ANTALYANIN KAHYASI

Yeni nesil ve yozlaşan Türkçemiz

Türkçedeki bozulma ve yabancılaşmanın araştırılması, Türkçenin korunması ve geliştirilmesi için alınması gereken önlemlerin belirlenmesi amacıyla kurulan TBMM Araştırma Komisyonu, “Milli bir dil politikası geliştirilmesi, ancak dilde politika yapılmamasını” önermiş.

Raporu baştan sona okudum. Çok başarılı ve gerçekleri ortaya koyuyor. En önemlisi de yozlaşan dilimize, yeni neslin daha doğrusu televole kültürü ile yetişen gençlerin sahip çıkmasının oldukça zor olduğu yönünde. Bu konuda hepimize görev düşüyor. Özellikle medyaya. Böylesi bir görevi yerine getirebilmek adına da raporun bazı önemli bölümleri sizlerle paylaşmak istedim.
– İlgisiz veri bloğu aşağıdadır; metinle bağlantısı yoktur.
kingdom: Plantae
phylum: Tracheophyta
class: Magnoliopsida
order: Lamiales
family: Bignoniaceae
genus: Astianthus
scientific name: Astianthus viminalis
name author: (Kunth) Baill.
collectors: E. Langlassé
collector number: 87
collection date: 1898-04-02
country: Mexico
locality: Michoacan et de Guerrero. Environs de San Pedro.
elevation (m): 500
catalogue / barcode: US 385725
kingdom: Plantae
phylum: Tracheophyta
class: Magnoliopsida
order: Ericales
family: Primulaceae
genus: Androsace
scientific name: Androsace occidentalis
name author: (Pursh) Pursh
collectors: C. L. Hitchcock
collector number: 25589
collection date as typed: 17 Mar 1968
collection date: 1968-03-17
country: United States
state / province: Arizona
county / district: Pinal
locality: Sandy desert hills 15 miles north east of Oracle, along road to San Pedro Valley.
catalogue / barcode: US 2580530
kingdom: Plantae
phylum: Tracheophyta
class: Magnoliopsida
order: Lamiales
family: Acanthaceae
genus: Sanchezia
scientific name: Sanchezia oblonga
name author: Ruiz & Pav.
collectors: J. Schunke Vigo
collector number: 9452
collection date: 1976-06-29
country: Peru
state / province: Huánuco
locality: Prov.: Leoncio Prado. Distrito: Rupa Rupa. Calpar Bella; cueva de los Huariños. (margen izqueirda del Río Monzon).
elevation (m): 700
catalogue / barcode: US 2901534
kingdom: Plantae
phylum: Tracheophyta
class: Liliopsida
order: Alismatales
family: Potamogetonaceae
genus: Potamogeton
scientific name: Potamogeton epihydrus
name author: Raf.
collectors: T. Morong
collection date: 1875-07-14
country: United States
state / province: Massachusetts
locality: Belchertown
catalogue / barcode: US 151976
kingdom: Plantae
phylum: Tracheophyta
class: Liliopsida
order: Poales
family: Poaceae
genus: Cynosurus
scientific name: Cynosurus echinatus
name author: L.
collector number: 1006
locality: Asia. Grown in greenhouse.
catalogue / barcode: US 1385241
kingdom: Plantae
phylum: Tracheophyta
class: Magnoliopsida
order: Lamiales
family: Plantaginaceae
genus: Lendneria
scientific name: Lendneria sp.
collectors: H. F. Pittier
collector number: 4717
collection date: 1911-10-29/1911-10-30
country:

Raporda; Türkçede yaşanan sorunlar, ''yabancı kelime kullanma özentisi, müstehcen ve kaba sözlerin kullanılması, söyleyiş bozuklukları, deyim ve birleşik fiil, vurgu ve duraklama yanlışları, kelimeleri yanlış anlamda ve biçimde kullanma, anlatım bozuklukları, Türkçe öğretimindeki yetersizlikler, Türkçe’yi özensiz kullanma, yabancı dille öğretim, bilim dili olarak Türkçe’nin tercih edilmemesi, kelime ve terim türetmedeki yetersizlikler, dil bilinci ve milli bir dil politikasının oluşturulamaması'' olarak sayılıyor.

Radyo ve televizyonlarda müstehcen sözlerle ''oha, be, lan, çüş oldum abi'' gibi kaba sözlerin yer almaması gerektiği belirtilerek, ''Bazı kaba sözlerle argoların film, dizi, skeç gibi programlarda yer alması tabiidir. Kanuni yaptırımlarla dilde ve kültürdeki bu yozlaşma ve kabalaşmanın önüne geçmenin mümkün olamayacağı da görülmüştür. Radyo ve Televizyon Üst Kurulu’nun ceza uygulamalarına rağmen özel radyo ve televizyonların yayınlarında fark edilir bir değişme görülmemiştir'' deniliyor.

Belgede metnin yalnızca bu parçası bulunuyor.